*Task prompt*
Find the string "wünsche" in the material. Copy every line that has it.
● ● ● ●
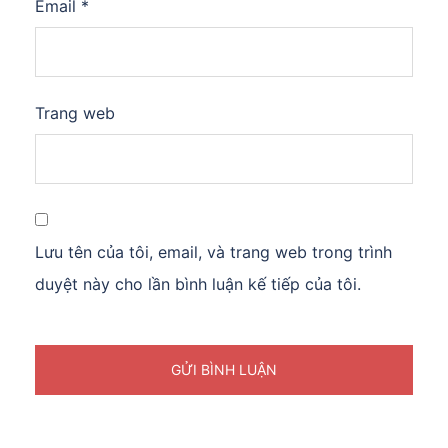
Email
*
Trang web
Lưu tên của tôi, email, và trang web trong trình
duyệt này cho lần bình luận kế tiếp của tôi.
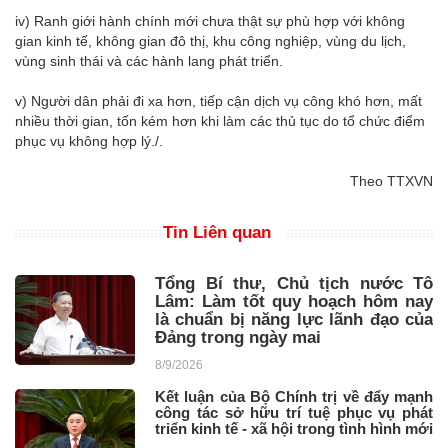
iv) Ranh giới hành chính mới chưa thật sự phù hợp với không
gian kinh tế, không gian đô thị, khu công nghiệp, vùng du lịch,
vùng sinh thái và các hành lang phát triển.
v) Người dân phải đi xa hơn, tiếp cận dịch vụ công khó hơn, mất
nhiều thời gian, tốn kém hơn khi làm các thủ tục do tổ chức điểm
phục vụ không hợp lý./.
Theo TTXVN
Tin Liên quan
Tổng Bí thư, Chủ tịch nước Tô
Lâm: Làm tốt quy hoạch hôm nay
là chuẩn bị năng lực lãnh đạo của
Đảng trong ngày mai
8/9/2026
Kết luận của Bộ Chính trị về đẩy mạnh
công tác sở hữu trí tuệ phục vụ phát
triển kinh tế - xã hội trong tình hình mới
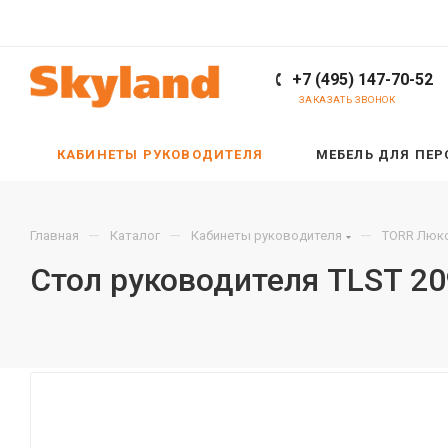
+7 (495) 147-70-52
ЗАКАЗАТЬ ЗВОНОК
КАБИНЕТЫ РУКОВОДИТЕЛЯ
МЕБЕЛЬ ДЛЯ ПЕ
—
—
—
Главная
Каталог
Кабинеты руководителя
TORR Люкс
Стол руководителя TLST 2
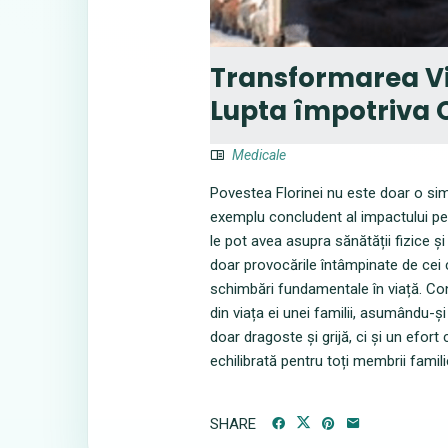
Transformarea Vieț
Lupta împotriva O
Medicale
Povestea Florinei nu este doar o simp
exemplu concludent al impactului pe ca
le pot avea asupra sănătății fizice și
doar provocările întâmpinate de cei 
schimbări fundamentale în viață. Cont
din viața ei unei familii, asumându-ș
doar dragoste și grijă, ci și un efo
echilibrată pentru toți membrii familie
SHARE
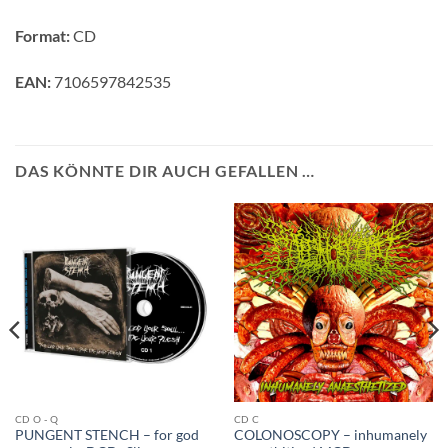
Format:
CD
EAN:
7106597842535
DAS KÖNNTE DIR AUCH GEFALLEN …
CD O - Q
CD C
PUNGENT STENCH – for god
COLONOSCOPY – inhumanely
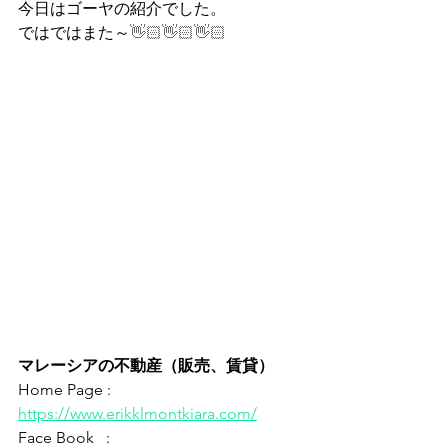
今日はゴーヤの紹介でした。
ではではまた～
👋🏻👋🏻👋🏻
マレーシアの不動産（販売、賃貸）
Home Page : 
https://www.erikklmontkiara.com/
Face Book   : 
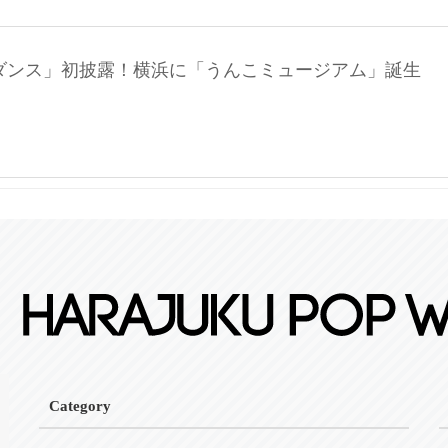
Eダンス」初披露！横浜に「うんこミュージアム」誕生
Category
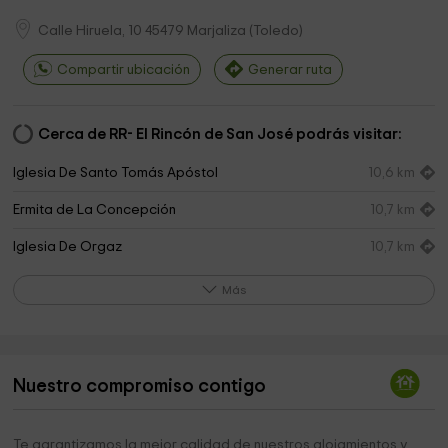
Calle Hiruela, 10
45479
Marjaliza
(
Toledo
)
Compartir ubicación
Generar ruta
Cerca de RR- El Rincón de San José podrás visitar:
Iglesia De Santo Tomás Apóstol
10,6 km
Ermita de La Concepción
10,7 km
Iglesia De Orgaz
10,7 km
La Casona de Orgaz
10,8 km
Más
Ntra Sra del Socorro
11,7 km
Cementerio
12,0 km
Nuestro compromiso contigo
Te garantizamos la mejor calidad de nuestros alojamientos y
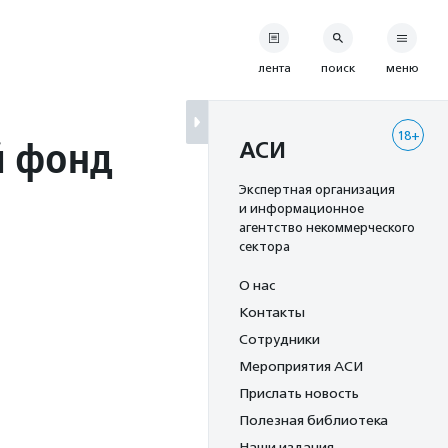
лента
поиск
меню
18+
й фонд
АСИ
Экспертная организация
и информационное
агентство некоммерческого
сектора
О нас
Контакты
Сотрудники
Мероприятия АСИ
Прислать новость
Полезная библиотека
Наши издания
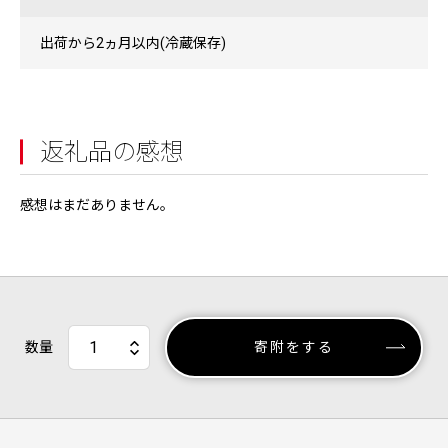
出荷から2ヵ月以内(冷蔵保存)
返礼品の感想
感想はまだありません。
数量
寄附をする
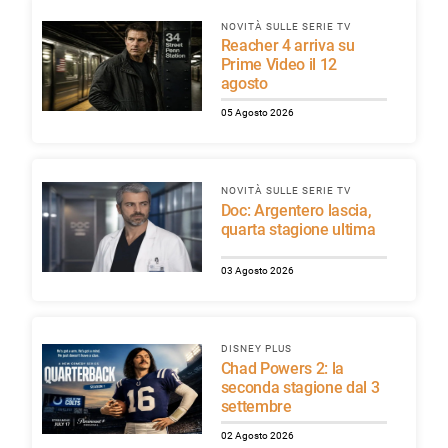
NOVITÀ SULLE SERIE TV
Reacher 4 arriva su
Prime Video il 12
agosto
05 Agosto 2026
NOVITÀ SULLE SERIE TV
Doc: Argentero lascia,
quarta stagione ultima
03 Agosto 2026
DISNEY PLUS
Chad Powers 2: la
seconda stagione dal 3
settembre
02 Agosto 2026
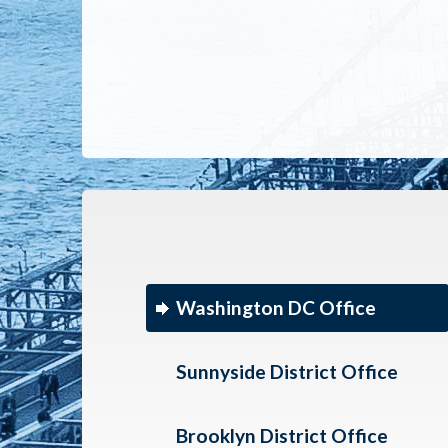
Washington DC Office
Sunnyside District Office
Brooklyn District Office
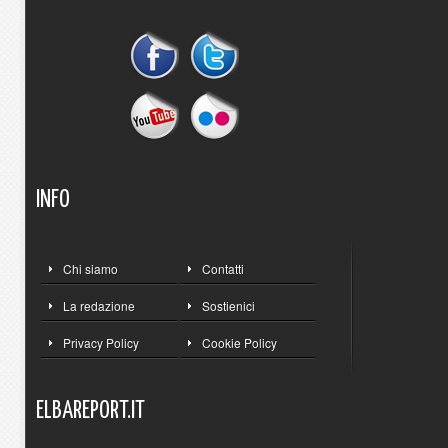
INFO
Chi siamo
Contatti
La redazione
Sostienici
Privacy Policy
Cookie Policy
ELBAREPORT.IT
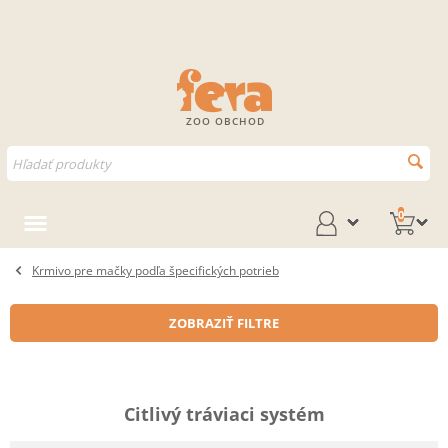
ZOO OBCHOD
0
Krmivo pre mačky podľa špecifických potrieb
ZOBRAZIŤ FILTRE
Citlivý tráviaci systém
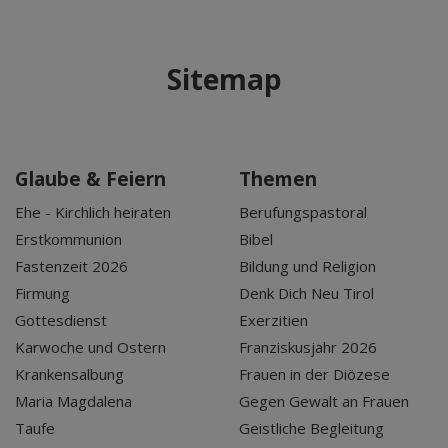
Sitemap
Glaube & Feiern
Themen
Ehe - Kirchlich heiraten
Berufungspastoral
Erstkommunion
Bibel
Fastenzeit 2026
Bildung und Religion
Firmung
Denk Dich Neu Tirol
Gottesdienst
Exerzitien
Karwoche und Ostern
Franziskusjahr 2026
Krankensalbung
Frauen in der Diözese
Maria Magdalena
Gegen Gewalt an Frauen
Taufe
Geistliche Begleitung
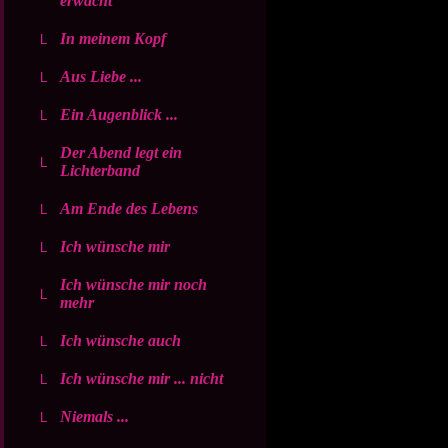
erwacht
In meinem Kopf
Aus Liebe ...
Ein Augenblick ...
Der Abend legt ein
Lichterband
Am Ende des Lebens
Ich wünsche mir
Ich wünsche mir noch
mehr
Ich wünsche auch
Ich wünsche mir ... nicht
Niemals ...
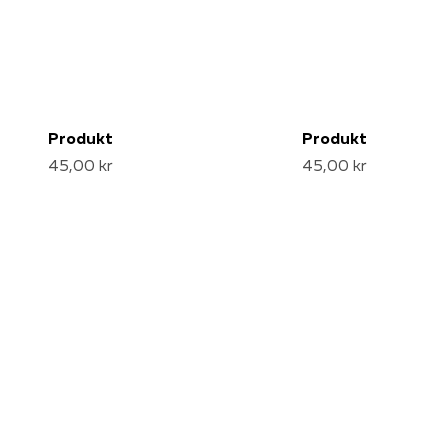
Produkt
Produkt
45,00 kr
45,00 kr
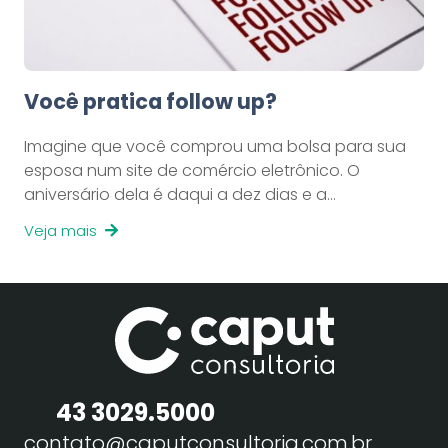
Você pratica follow up?
Imagine que você comprou uma bolsa para sua
esposa num site de comércio eletrônico. O
aniversário dela é daqui a dez dias e a…
Veja mais
43 3029.5000
contato@caputconsultoria.com.br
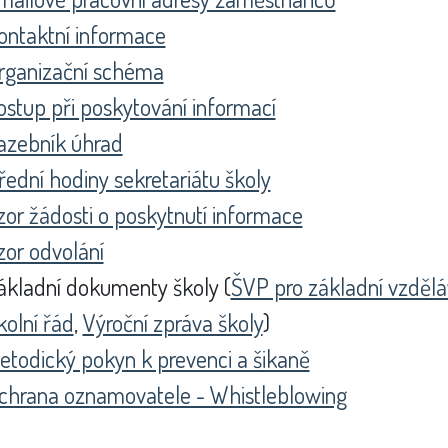
ontaktní informace
rganizační schéma
ostup při poskytování informací
azebník úhrad
řední hodiny sekretariátu školy
zor žádosti o poskytnutí informace
zor odvolání
ákladní dokumenty školy (
ŠVP pro základní vzdělá
kolní řád
,
Výroční zpráva školy
)
etodický pokyn k prevenci a šikaně
chrana oznamovatele - Whistleblowing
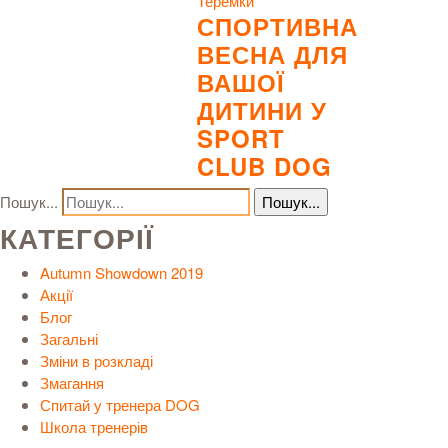
Теремки
СПОРТИВНА
ВЕСНА ДЛЯ
ВАШОЇ
ДИТИНИ У
SPORT
CLUB DOG
Пошук...
КАТЕГОРІЇ
Autumn Showdown 2019
Акції
Блог
Загальні
Зміни в розкладі
Змагання
Спитай у тренера DOG
Школа тренерів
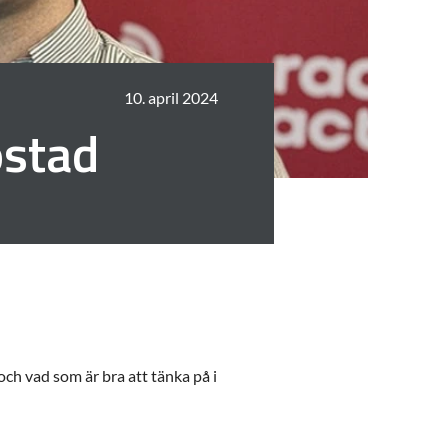
10. april 2024
ostad
h vad som är bra att tänka på i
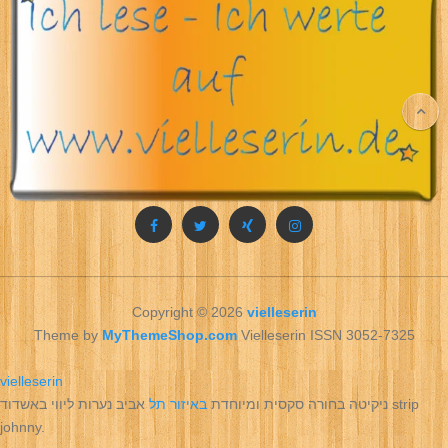
Copyright © 2026
vielleserin
Theme by
MyThemeShop.com
Vielleserin ISSN 3052-7325
vielleserin
ניקיטה בחורה סקסית ומיוחדת
באיזור תל
אביב נערות ליווי באשדוד strip
johnny.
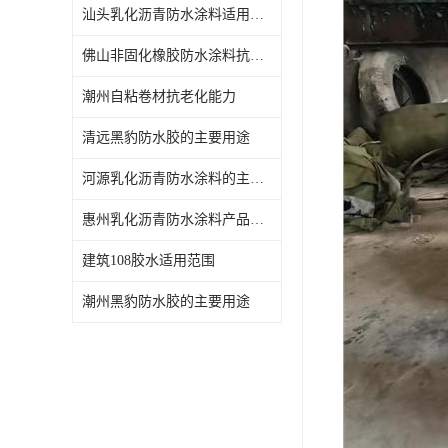
汕头乳化沥青防水涂料适用范围
佛山非固化橡胶防水涂料抗老化能力
潮州自粘卷材抗老化能力
清远黑豹防水胶的主要用途
河源乳化沥青防水涂料的主要用途
惠州乳化沥青防水涂料产品介绍
建筑108胶水适用范围
潮州黑豹防水胶的主要用途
● ● ● ●
*Exercise response*
Ich wünsche mir
Ich wünsche mir noch
Ich wünsche auch
Ich wünsche mir ... nicht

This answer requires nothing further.